46 En Maria zeide: Mijn ziel maakt groot den Heere;
47 En mijn geest verheugt zich in God, mijn Zaligmaker;
48 Omdat Hij de nederheid Zijner dienstmaagd heeft aangezien; want zie, van nu aan zullen mij zalig spreken al de geslachten.
49 Want grote dingen heeft aan mij gedaan Hij, Die machtig is, en heilig is Zijn Naam.
50 En Zijn barmhartigheid is van geslacht tot geslacht over degenen, die Hem vrezen.
51 Hij heeft een krachtig werk gedaan door Zijn arm; Hij heeft verstrooid de hoogmoedigen in de gedachten hunner harten.

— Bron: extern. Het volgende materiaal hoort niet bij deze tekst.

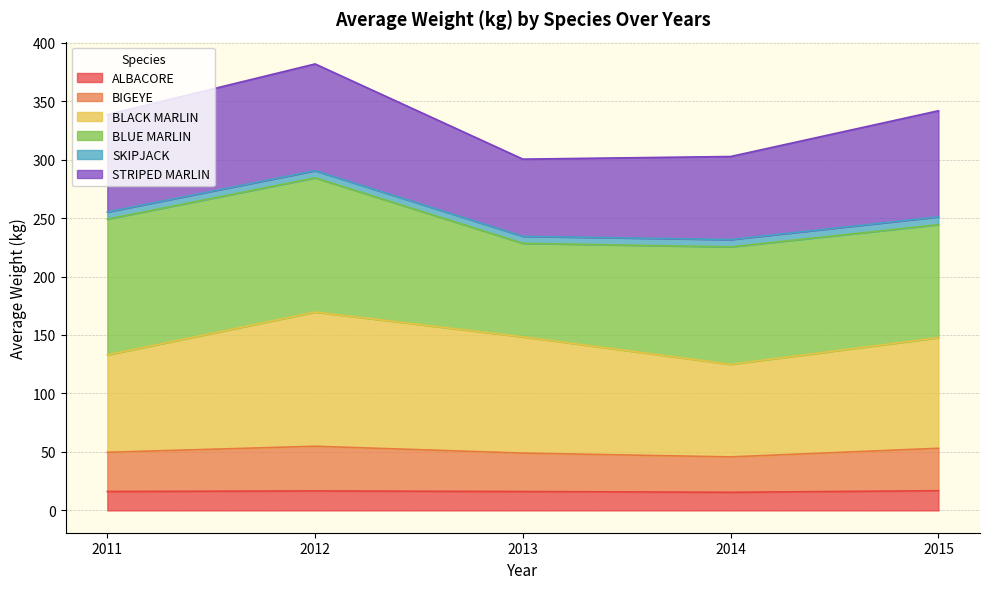

Which series has the widest spread of values?

BLACK MARLIN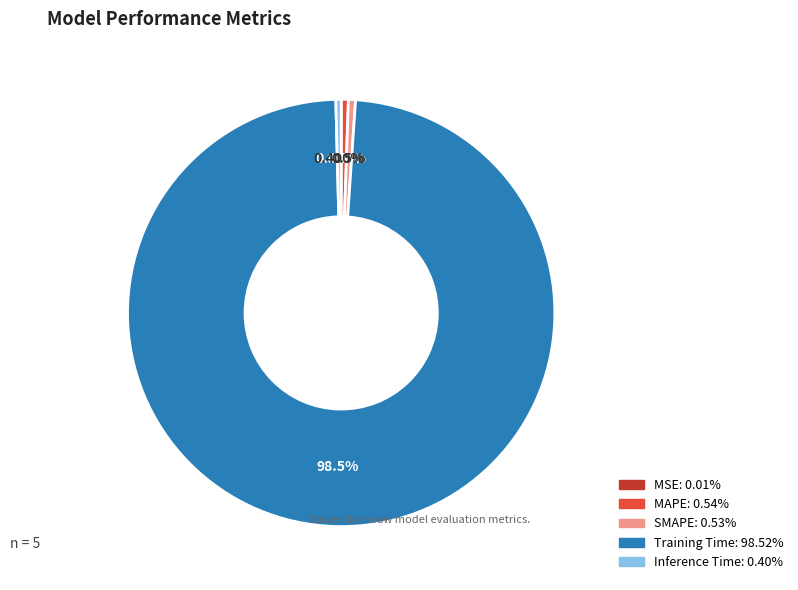

What portion of the pie excludes SMAPE?

99.5%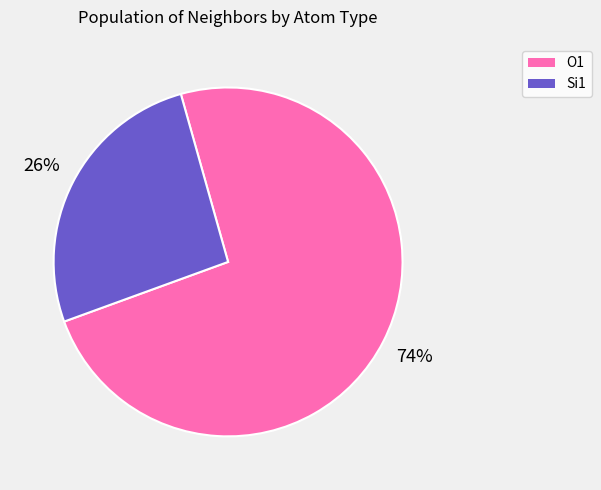

Is there a majority slice in this chart?

Yes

52 Hij heeft machtigen van de tronen afgetrokken, en nederigen heeft Hij verhoogd.
53 Hongerigen heeft Hij met goederen vervuld; en rijken heeft Hij ledig weggezonden.
54 Hij heeft Israel, Zijn knecht, opgenomen, opdat Hij gedachtig ware der barmhartigheid.
55 (Gelijk Hij gesproken heeft tot onze vaderen, namelijk tot Abraham, en zijn zaad) in eeuwigheid.
46 O Marija prabilo: "Mano siela šlovina Viešpatį,
47 ir mano dvasia džiaugiasi Dievu, savo Gelbėtoju,
48 nes Jis pažvelgė į nuolankią savo tarnaitę. Štai nuo dabar palaiminta mane vadins visos kartos,
49 nes didžių dalykų padarė man Galingasis, ir šventas yra Jo vardas!
50 Jis gailestingas iš kartos į kartą tiems, kurie Jo bijosi.
51 Jis parodė savo rankos galybę ir išsklaidė išdidžios širdies žmones.
52 Jis numėtė galiūnus nuo sostų ir išaukštino žemuosius.
53 Alkstančius gėrybėmis apdovanojo, turtuolius tuščiomis paleido.
54 Jis padėjo savo tarnui Izraeliui, prisimindamas gailestingumą,
55 kaip buvo žadėjęs mūsų protėviamsAbraomui ir jo palikuonims per amžius".